Je fais même de l’organisation de course, pour pouvoir partir en exploration …
J’ai donc appelé Axel pour lui proposer un nouvel échange podcasté, afin qu’il nous raconte sa nouvelle aventure. Je vous invite à écouter ce nouveau Blabla (le 200ᵉ de la série) dans lequel il nous raconte cette aventure qu’il a partagée avec Bertrand Baverel qui se lançait pour la première fois dans une telle exploration. “C’était une belle occasion pour moi de fêter, avec un participant du Bikingman, les 10 ans de notre championnat…” Au départ le projet était d’aller au Venezuela, mais compte tenu des événements politiques, Axel a choisi cette autre destination qui, en ce mois de mars, était propice en termes de climat. La Baja Divide est une trace inspirée de la Great Divide américaine : off road, engagée, beaucoup de dénivelé… Elle s’inspire de la Baja 1000, un rallye raid auto qui existe depuis près de 70 ans et que l’on surnomme le “Far West du sport automobile”.
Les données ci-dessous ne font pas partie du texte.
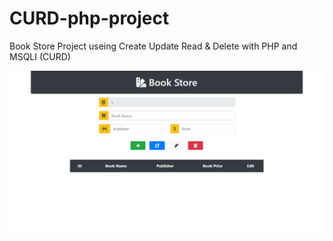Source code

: # CURD-php-project
Book Store Project useing Create Update Read & Delete with PHP and MSQLI (CURD)


<img
src="/Screenshot_1.png"
raw=true
alt="project photo"
style="margin-right: 10px;"
/>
Des choix différents : dropbar pour Axel et flatbar pour Bertrand – Photo Axel Carion
“C’est un terrain extrêmement rugueux et très difficile. Il y a beaucoup de sable, de cactus, de caillasses, des ornières… c’est très technique“, explique Axel. Bertrand et Axel ont beaucoup réfléchi en amont à l’équipement matériel nécessaire pour réaliser cette aventure qui s’annonçait difficile. “Bertrand a choisi un Specialized Epic avec un amortisseur arrière et une fourche suspendue à l’avant. Nos charges devaient être inférieures à 30 kg, avec des pneus à 2.25. Moi je suis parti avec un Trek Checkout, qui est le dernier né de la marque américaine et qui est un tout suspendu.“
Photo Axel Carion
Jusqu’où peut-on aller quand tout devient difficile ?
“Pendant ces 14 jours on a dormi sous la tente 9 jours et le reste dans des guests ou chez l’habitant. Ces quelques hôtels et maisons d’hôtes nous ont permis de recharger notre matériel électronique et de nous doucher.” Le duo a dû gérer des moments difficiles qu’Axel nous raconte. Bertrand a cassé la semelle d’une de ses chaussures. Il a souffert du tendon d’Achille. Le premier défi a été de trouver là-bas une paire de chaussures taille 45 et ensuite le 2ᵉ défi a été de le positionner sur son vélo. “J’ai fait appel à distance à Joël Steve de velofitting que je consulte parfois lorsque j’ai ce type de soucis sur mes expéditions...” En plein milieu d’un désert, avec 8 heures de décalage, Bertrand a pu limiter ses douleurs en ajustant la position de la selle pour lui permettre d’aller au bout.
Photo Axel Carion
Au delà des aléas mécaniques toujours possibles sur cette Baja California, le danger le plus certain ce sont les animaux. “L’adaptation la plus délicate, pour les occidentaux que nous sommes, c’est la présence de crotales. Nous en avons rencontré beaucoup et plusieurs fois par jour. Ces serpents particulièrement dangereux viennent se réchauffer au soleil sur les pistes. On les voit au dernier moment et surtout on les entend. Ils se surnomment cascabelle à cause du bruit de sonnette qu’ils produisent lorsqu’ils sont prêts à attaquer”
Podcast avec Axel Carion
Axel me confirme qu’il sépare de façon très hermétique ses deux activités : l’exploration qu’il réalise à titre personnel et l’organisation de l’événement Bikingman dans lequel il veille à mettre un bon périmètre de sécurité pour ne pas mettre en danger ses participants. “Il ne faut pas mélanger les deux…”, me dit Axel. Rendez-vous à la prochaine expédition… Le film devrait bientôt sortir, je ne manquerai pas de vous prévenir en attendant les images, écoutez le podcast.